Aldo Regueira: «Voy a disfrutar de la jubilación a tope, como si tuviese treinta años»

beatriz antón FERROL / LA VOZ

ARGENTINA

JOSE PARDO

Tras tres décadas entre neumáticos, ahora sueña con aprovechar el retiro para viajar, estudiar y disfrutar de su gente: «cualquier excusa es buena para montar un guirigay»

31 may 2021 . Actualizado a las 11:56 h.

Aldo Regueira Seoane (Buenos Aires, 1956) llega a la entrevista con paso ligero y gastando bromas. Tal y como es él. Alegre, sonriente y siempre dispuesto a entablar conversación. El próximo 31 de mayo cumplirá 65 años y entonces le tocará despedirse para siempre de su taller, Aldo Neumáticos, uno de los más veteranos de la comarca ferrolana. «¿Qué si me va a dar pena dejar el trabajo? ¡Qué va! ¡Hasta luego Lucas! La jubilación está para disfrutarla, y yo pienso hacerlo a tope, como si tuviese 30 años. Además, tengo que decir que me voy muy tranquilo, porque dejo el taller en las mejores manos», dice echando flores a su hijo Aldo -Aldusco cuando se trata de evitar equívocos-, con el que trabaja codo con codo desde hace ya muchos años. «Estoy orgulloso de él, porque siempre me ha apoyado en todo y está muy comprometido con el negocio», insiste sobre su relevo al frente del taller.

[Descripciones textuales de puntos clave]
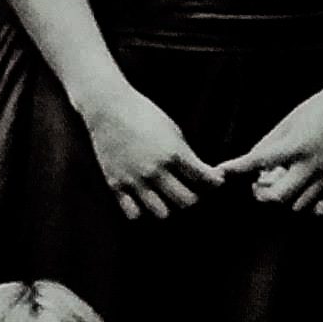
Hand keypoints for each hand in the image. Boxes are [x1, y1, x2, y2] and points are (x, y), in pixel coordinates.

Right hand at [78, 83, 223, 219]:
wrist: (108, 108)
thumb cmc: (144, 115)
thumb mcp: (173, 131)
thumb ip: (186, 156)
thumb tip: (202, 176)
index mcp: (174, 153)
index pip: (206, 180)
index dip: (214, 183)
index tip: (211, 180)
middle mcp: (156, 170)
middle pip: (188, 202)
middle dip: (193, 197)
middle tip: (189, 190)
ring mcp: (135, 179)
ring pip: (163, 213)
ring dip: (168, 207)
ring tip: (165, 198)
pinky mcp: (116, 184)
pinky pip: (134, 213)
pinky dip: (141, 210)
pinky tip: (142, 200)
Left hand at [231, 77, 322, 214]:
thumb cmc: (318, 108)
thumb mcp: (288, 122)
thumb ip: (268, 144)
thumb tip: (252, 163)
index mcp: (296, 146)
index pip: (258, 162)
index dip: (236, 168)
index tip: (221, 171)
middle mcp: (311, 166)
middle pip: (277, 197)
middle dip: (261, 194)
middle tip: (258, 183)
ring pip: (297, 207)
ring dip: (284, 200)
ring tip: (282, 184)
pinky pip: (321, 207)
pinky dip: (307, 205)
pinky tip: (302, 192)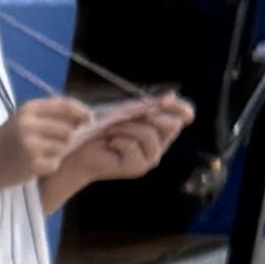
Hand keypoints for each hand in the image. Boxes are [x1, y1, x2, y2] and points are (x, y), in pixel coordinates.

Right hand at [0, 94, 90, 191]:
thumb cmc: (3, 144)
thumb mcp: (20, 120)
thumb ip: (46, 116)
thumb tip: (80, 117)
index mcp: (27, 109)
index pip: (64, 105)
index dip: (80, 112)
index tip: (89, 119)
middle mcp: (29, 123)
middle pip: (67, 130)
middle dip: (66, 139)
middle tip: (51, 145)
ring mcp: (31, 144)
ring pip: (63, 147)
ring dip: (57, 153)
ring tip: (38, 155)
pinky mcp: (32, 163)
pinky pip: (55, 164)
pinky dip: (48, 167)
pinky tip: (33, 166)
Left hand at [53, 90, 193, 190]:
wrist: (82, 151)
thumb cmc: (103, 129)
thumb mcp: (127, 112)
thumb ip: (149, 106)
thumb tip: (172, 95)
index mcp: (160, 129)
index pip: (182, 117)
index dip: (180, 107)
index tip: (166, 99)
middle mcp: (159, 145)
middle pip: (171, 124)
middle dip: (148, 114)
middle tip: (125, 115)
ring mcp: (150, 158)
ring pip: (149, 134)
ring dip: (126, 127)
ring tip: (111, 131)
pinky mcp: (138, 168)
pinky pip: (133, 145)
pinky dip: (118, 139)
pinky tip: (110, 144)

• **TAREAS A REALIZAR**:
[1] Según el artículo sobre Aldo Regueira, ¿cómo se llama su taller?
[2] Reproduzca literalmente el pasaje del artículo sobre Aldo Regueira que comienza con "Tras tres décadas" y se extiende hasta "las 11:56 h.".
[3] Prosiga el artículo sobre Aldo Regueira a partir de su última oración.
Las filas constituyen un material independiente del artículo sobre Aldo Regueira.

• **RESPUESTAS DEL EJERCICIO**:
[1] Aldo Neumáticos.

[2]
Tras tres décadas entre neumáticos, ahora sueña con aprovechar el retiro para viajar, estudiar y disfrutar de su gente: «cualquier excusa es buena para montar un guirigay»

31 may 2021 . Actualizado a las 11:56 h.

[3]
Para quienes no lo conozcan, Aldo es un vecino del «muelle» de toda la vida, aunque vino al mundo al otro lado del océano, en Argentina. Sus padres, emigrantes de la zona de Curtis, tenían allí un «cafetín». Y al retornar a Galicia, cuando Aldo tenía solo cuatro años, se establecieron en el barrio portuario, donde comandaron primero el bar California, en la calle Carmen Curuxeiras, y más tarde el Palas, en Mártires, donde hoy tiene Aldo su hogar. «Mi infancia fue muy feliz, estábamos siempre en la calle y el muelle era entonces un sitio muy vivo, porque había muchísimo movimiento de la Marina, la Fábrica de Lápices, la Pysbe...», rememora sobre sus años mozos en el barrio marinero.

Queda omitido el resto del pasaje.